J.P K : Je ne pense pas. Si le gouvernement rwandais se permettait de violer la liberté de religion ; il violerait par ce même la Constitution de 2003, amendée en 2015, qui inscrit la liberté de religion dans l’article 33 dans le même ordre que la liberté́ de pensée, d'opinion, et de conscience. Ces libertés sont considérées comme des droits fondamentaux. Le 1er article de la même constitution définit l’Etat rwandais comme une république laïque, c’est-à-dire que le fait de ne pas être inféodé à une organisation religieuse particulière garantit les indications de l’article 33.
VOA Afrique : Mais des mesures étaient prises pour fermer des églises et une mosquée ?
J.P K : Mais personne n’avait été interdit de prier ou de suivre sa religion. Certains lieux de culte étaient exposés à la pollution sonore, pouvaient s’écrouler à tout moment, n’avaient pas de latrines, etc. Bref, ces lieux de culte, qui sont ipso facto des lieux publics ne respectaient pas les mesures de prévention, les normes de sécurité et d’hygiène, etc. Chaque gouvernement responsable a le droit et le devoir de prévenir. Au Nigeria, au moins deux églises s’étaient effondrées sur les croyants en 2014 à Lagos et en 2016 à Uyo. Le Rwanda possède un système d’assurance-maladie pour tous et offre de façon générale une bonne sécurité sociale. Un tel investissement coûteux réussit mieux avec des mesures préventives.
VOA Afrique : En même temps, exiger des diplômes aux prédicateurs de la part d’un gouvernement pose problème ?

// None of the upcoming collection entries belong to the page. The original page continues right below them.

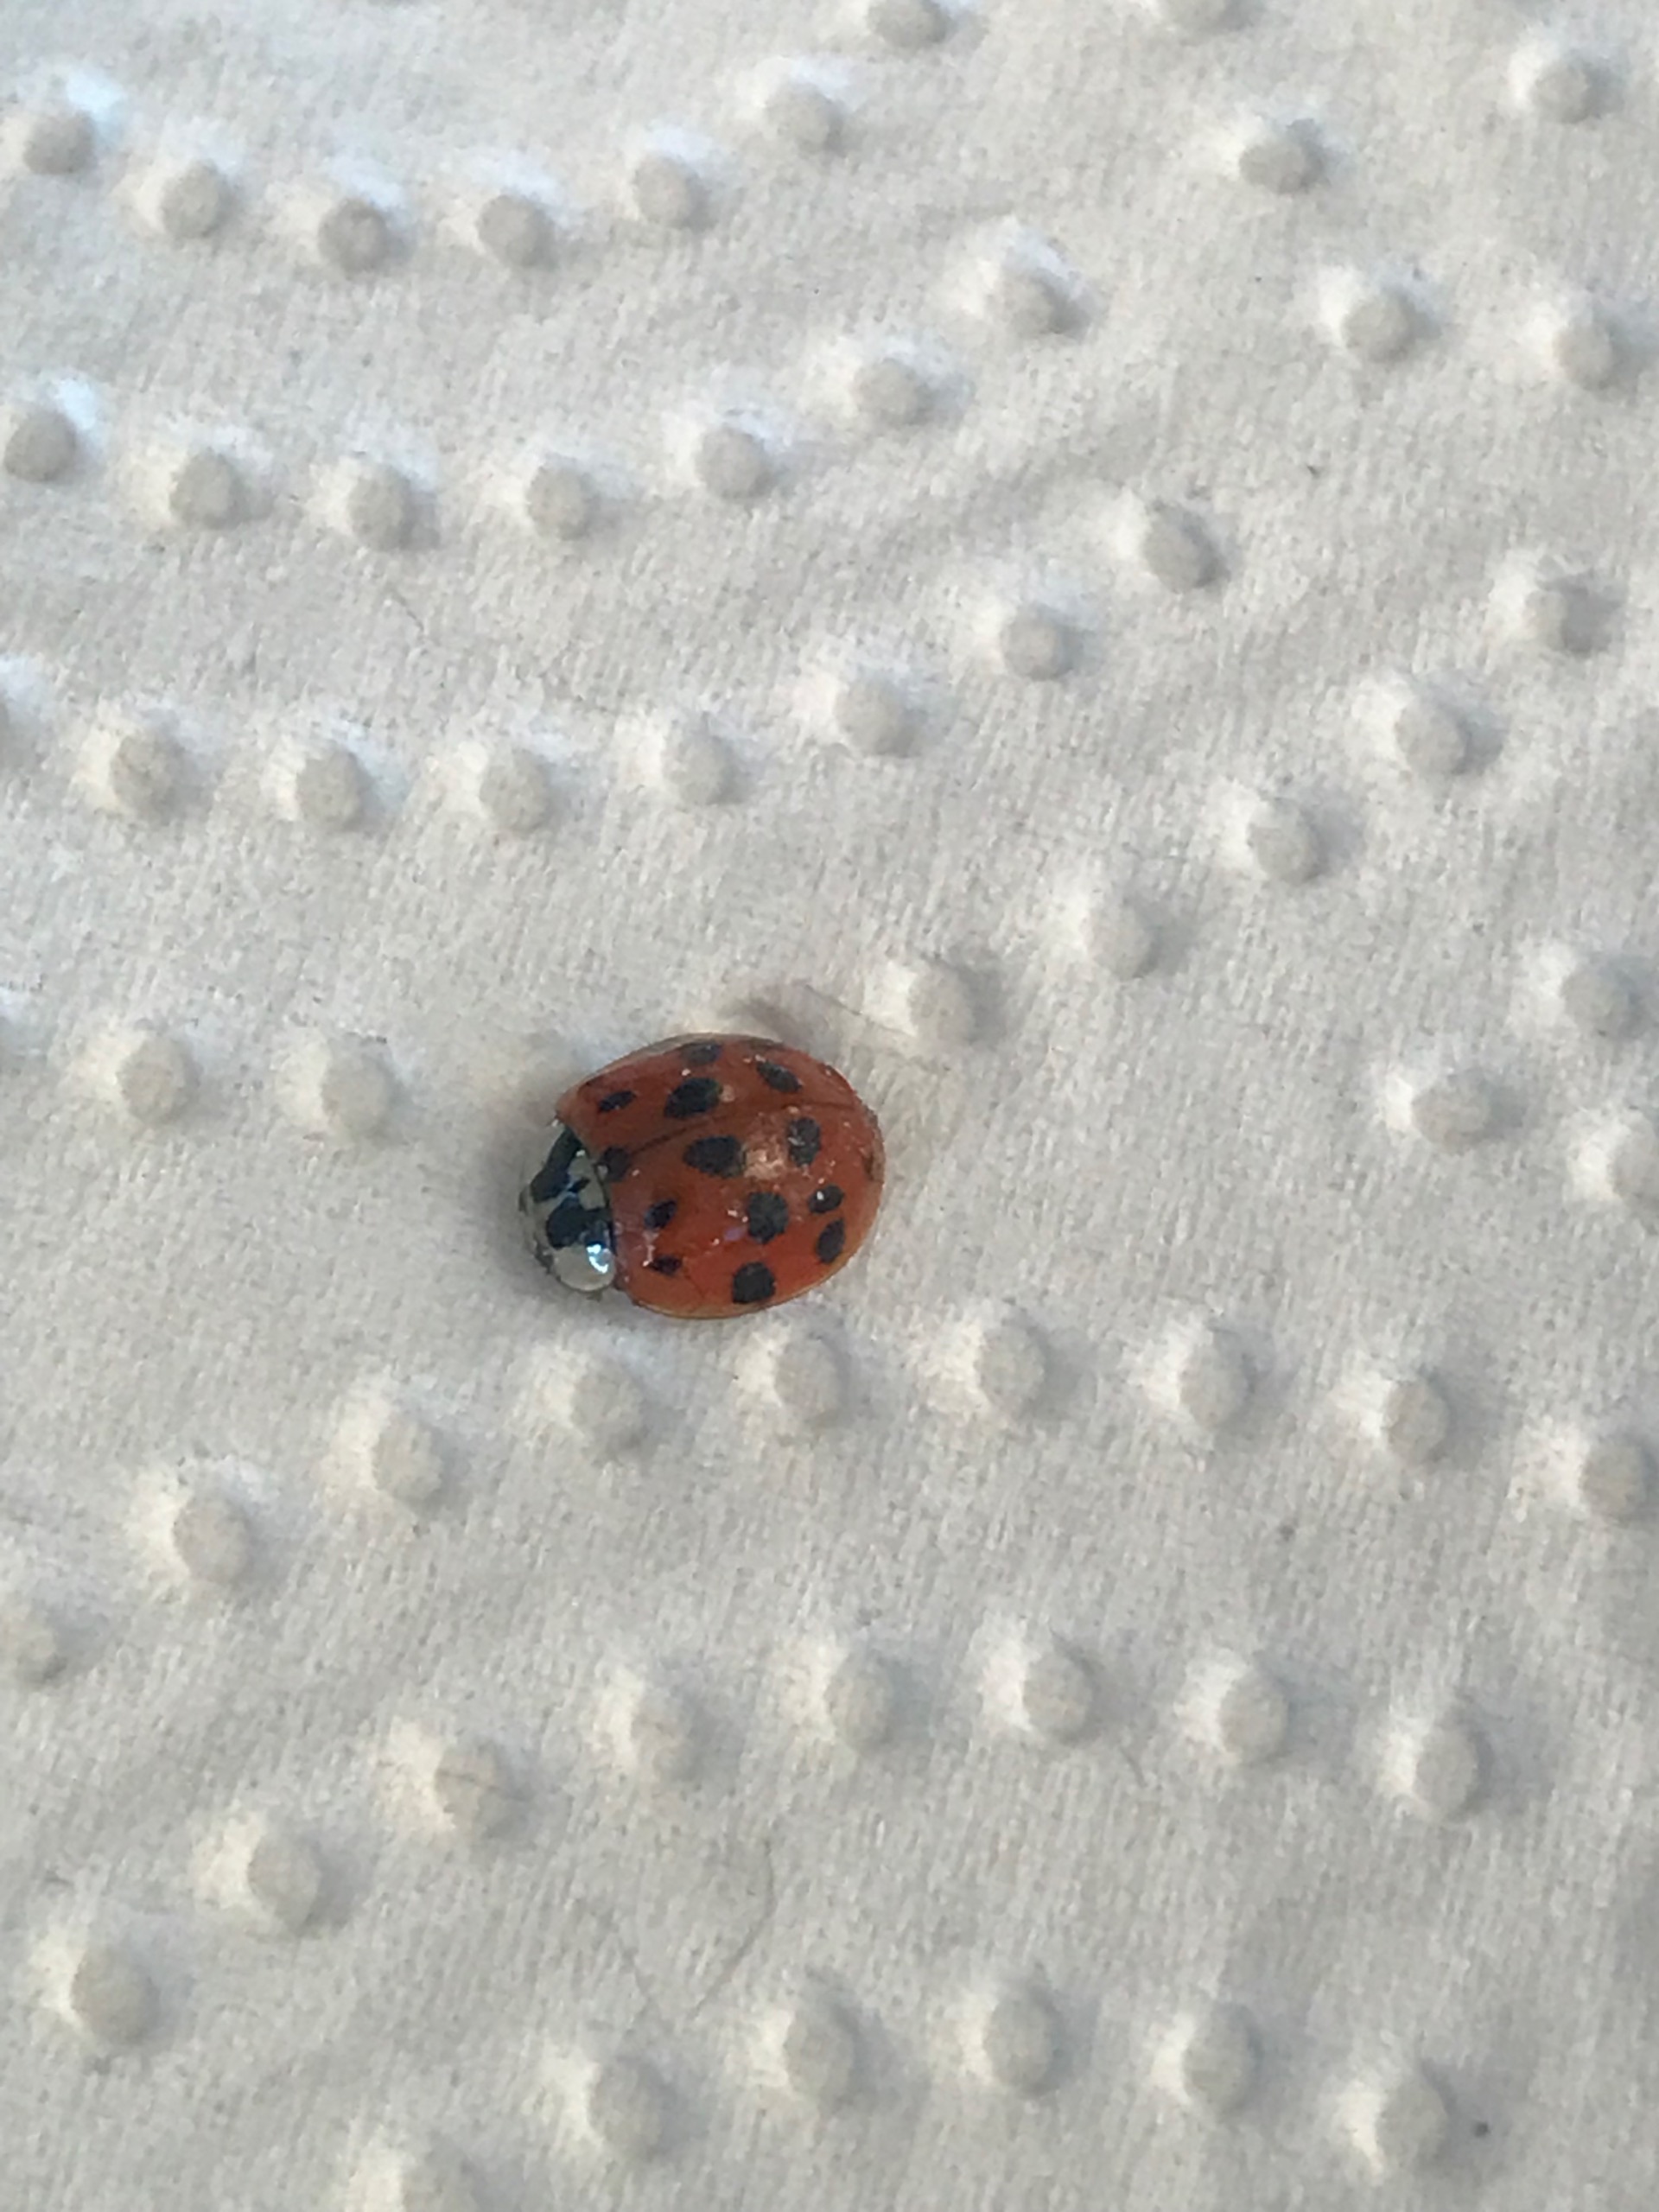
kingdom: Animalia
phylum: Arthropoda
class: Insecta
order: Coleoptera
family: Coccinellidae
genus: Harmonia
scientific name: Harmonia axyridis
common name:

J.P K : Personne n’a besoin de diplôme pour prier. Mais prendre en charge des milliers de gens, pour moi, présuppose certes la vocation ou le charisme, mais aussi une expérience, une exigence morale et ce que Joseph Moingt appelle une "connaissance raisonnée" de la foi. Il est des croyants qui sollicitent de l’aide spirituelle qui intègre un accompagnement psychologique, la résolution d’un conflit en famille, et certains souhaitent une réponse immédiate aux problèmes pécuniaires. Ce n’est pas un bon orateur, sans formation théologique, sans connaissance d’autres disciplines, qui abordera, avec distance, les problèmes posés par ses adeptes. Il existe aussi des mouvements religieux indépendants dont n’importe quel leader peut s’autoproclamer apôtre, prophète. J’en connais certains qui se disent l’incarnation de l’"Esprit Saint". La Bible ou le Coran sont des livres très complexes. Prenons l’exemple de la Bible qui n’est qu’une collection des livres divers écrits en hébreu et en grec, par plusieurs auteurs et pendant plusieurs siècles. Au moins 1500 ans séparent le premier livre du dernier. Dans chaque domaine, la formation est plus que nécessaire pour enseigner.

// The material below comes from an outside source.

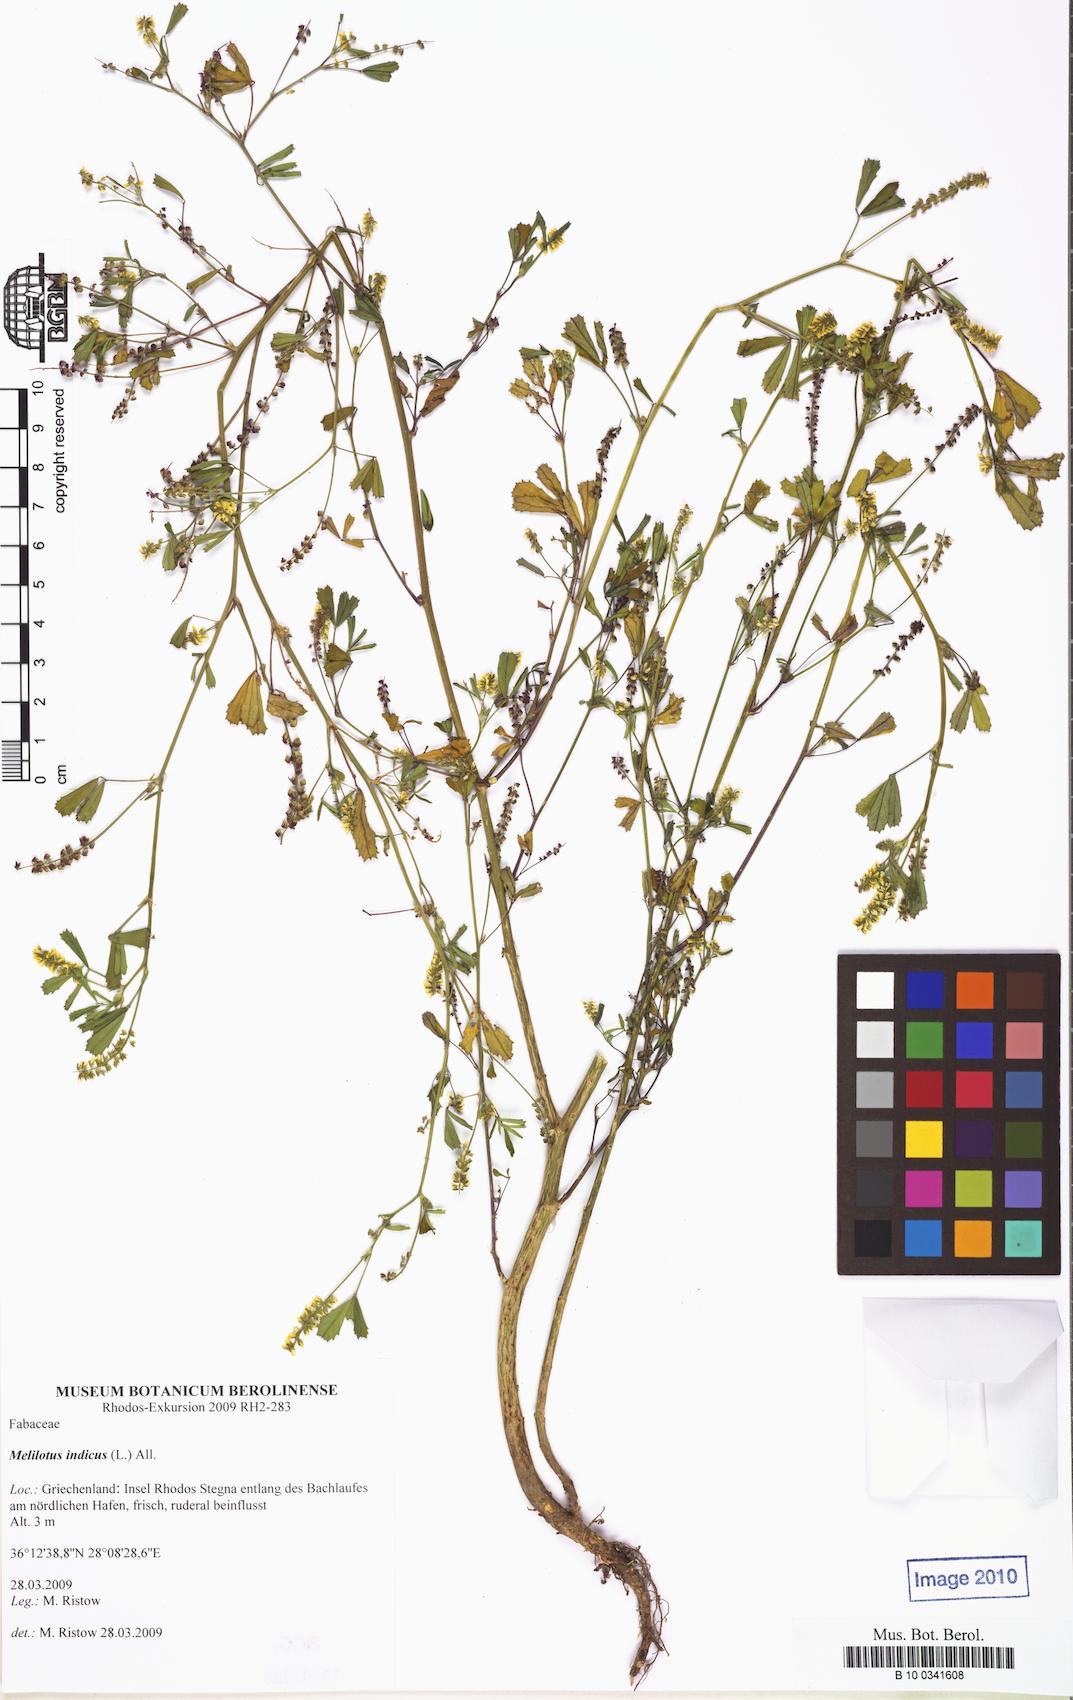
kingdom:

Un chef religieux qui interdit à ses fidèles, au nom du livre saint, de se faire vacciner ou leur demande d’interrompre leurs traitements médicamenteux après une prière de guérison, peut être une menace aux activités de la santé publique.
VOA Afrique : La foi est un phénomène complexe, mais joue tout de même un rôle positif?

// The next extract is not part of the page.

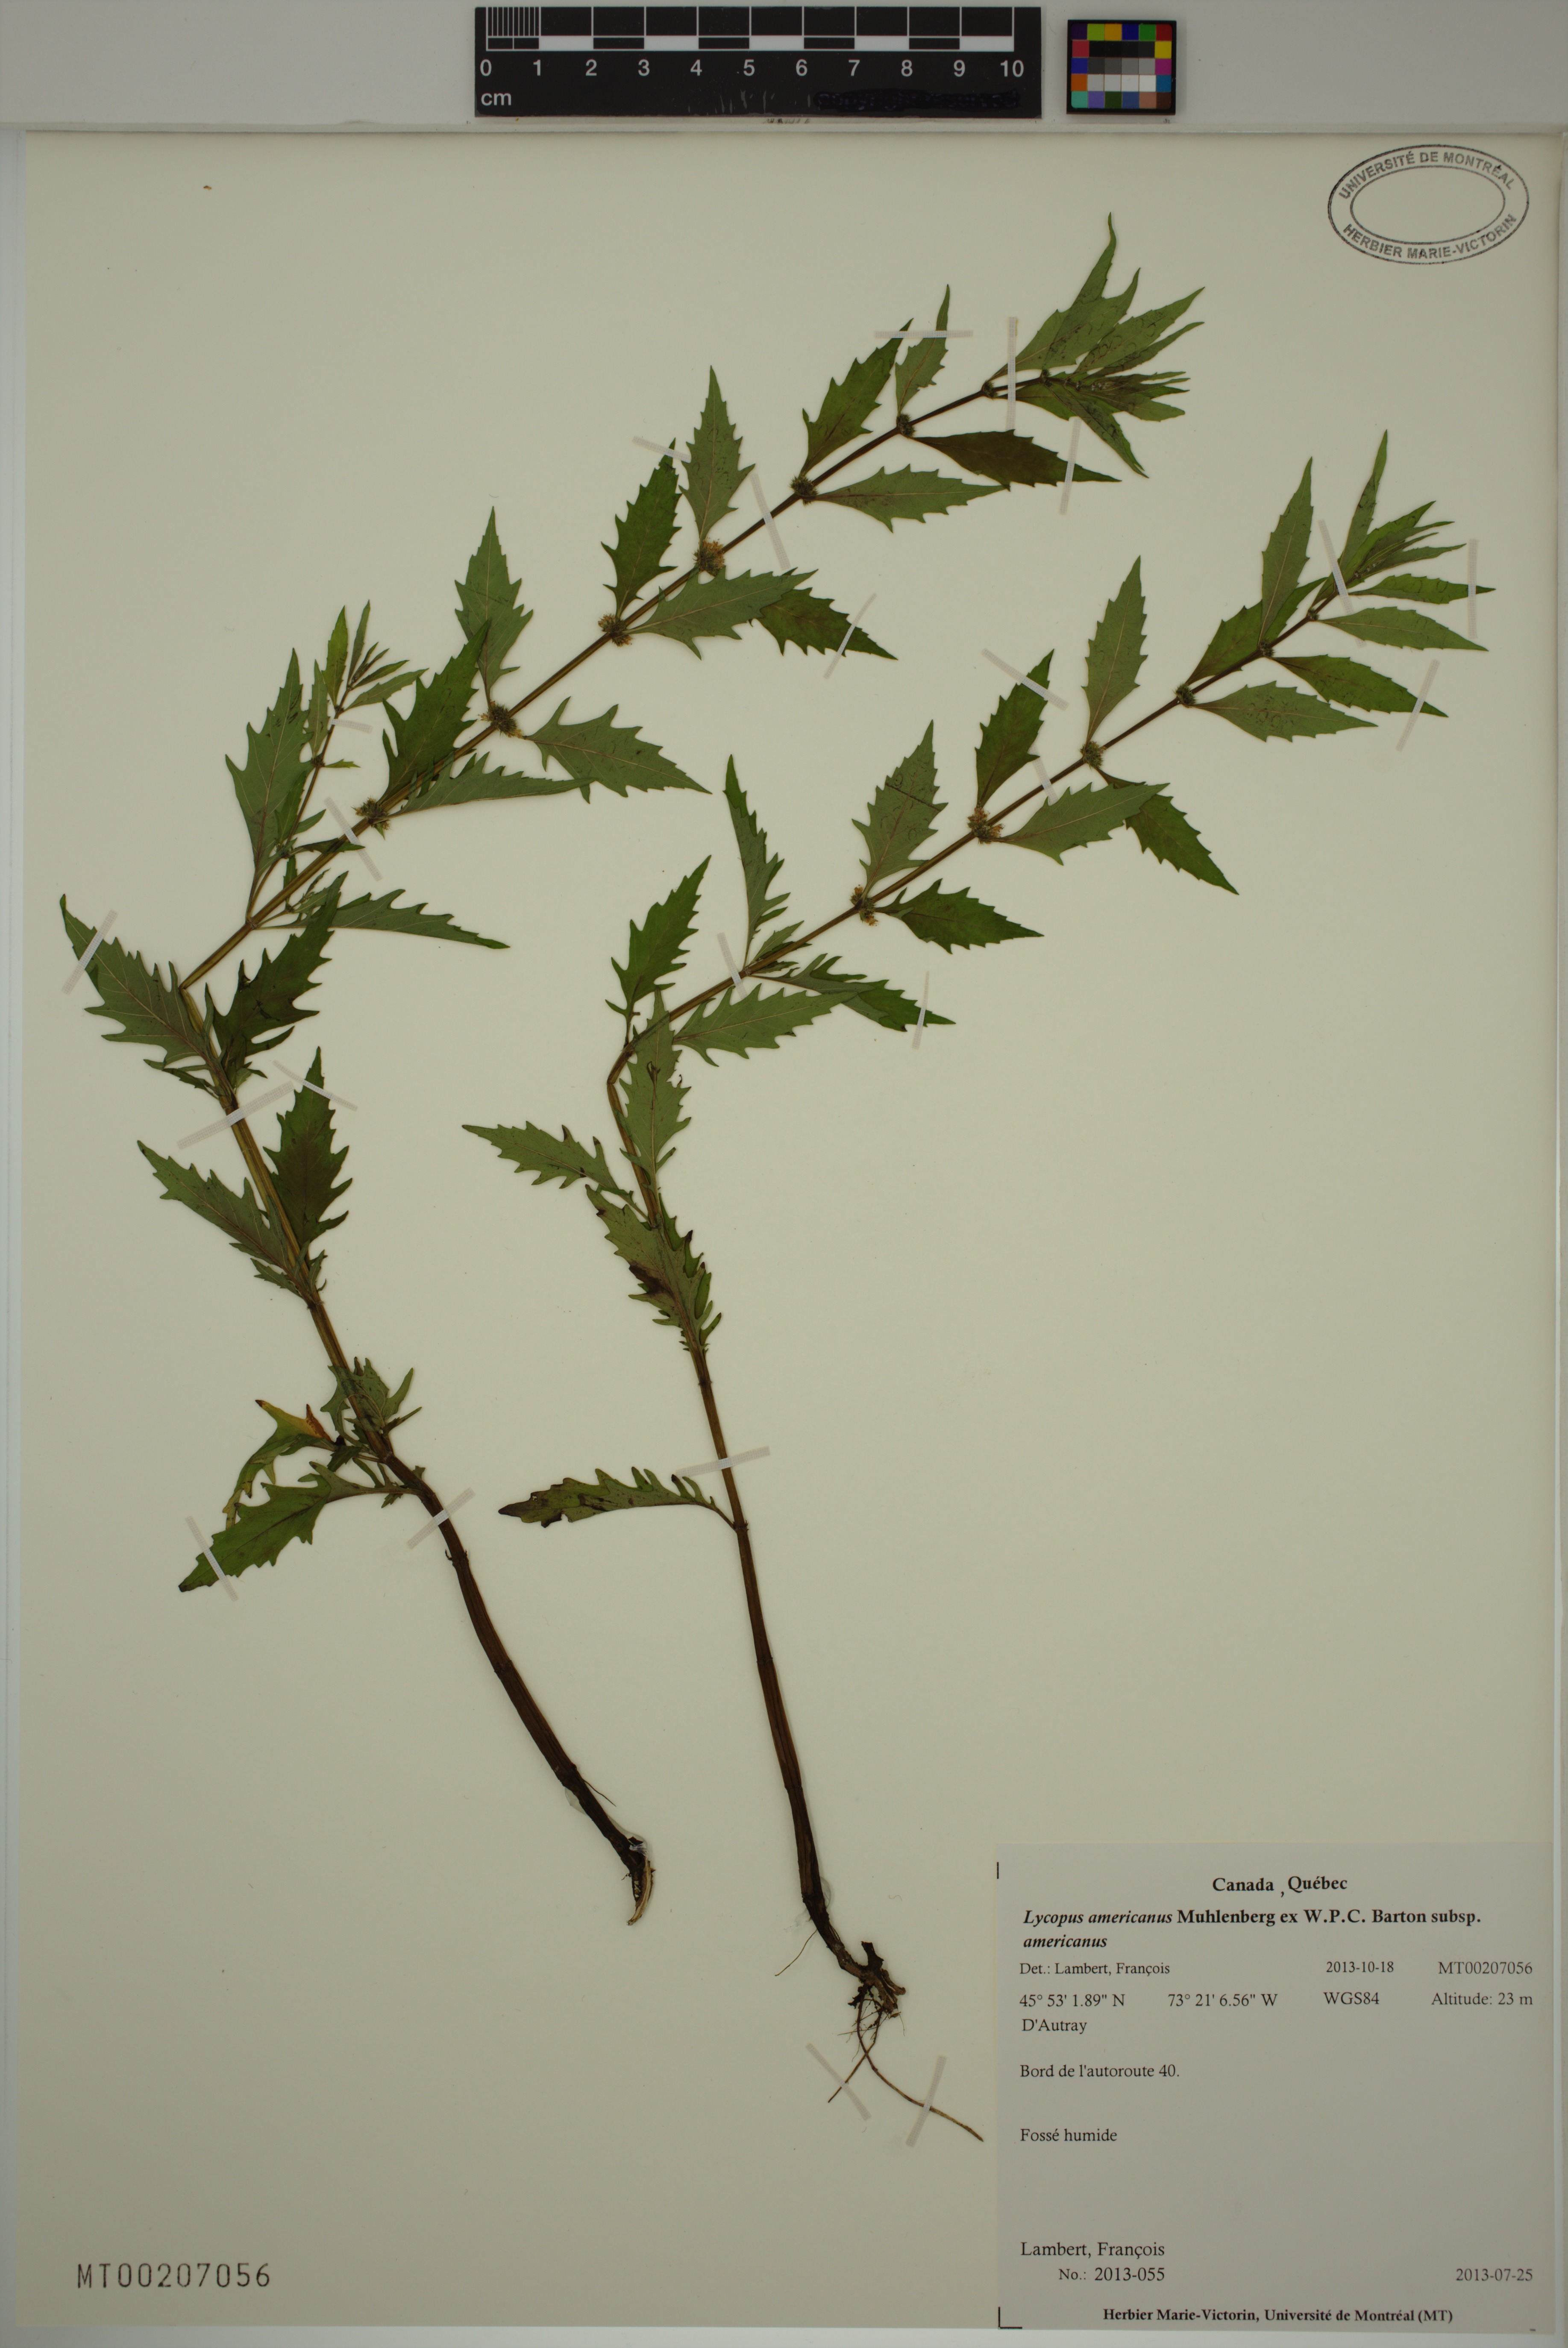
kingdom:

J.P K : C’est ma conclusion. La religion est disséminée à travers les aléas de la réalité humaine. L’"extrémisme religieux" transcende aujourd'hui largement le domaine de la croyance et du culte. Les chefs religieux de différentes communautés religieuses, les universitaires, les défenseurs des droits humains, les casques bleus, les responsables politiques doivent agir en synergie pour mieux condamner et combattre la violence et s’engager ensemble dans des actions préventives et des initiatives de paix. Le paradigme "3P" - Poursuites, Protection et Prévention – utilisé dans la lutte contre la traite des êtres humains peut aussi s’appliquer contre l’extrémisme religieux et la violence contre la liberté de religion. L’éducation et les structures de justice sont aussi des moyens préventifs.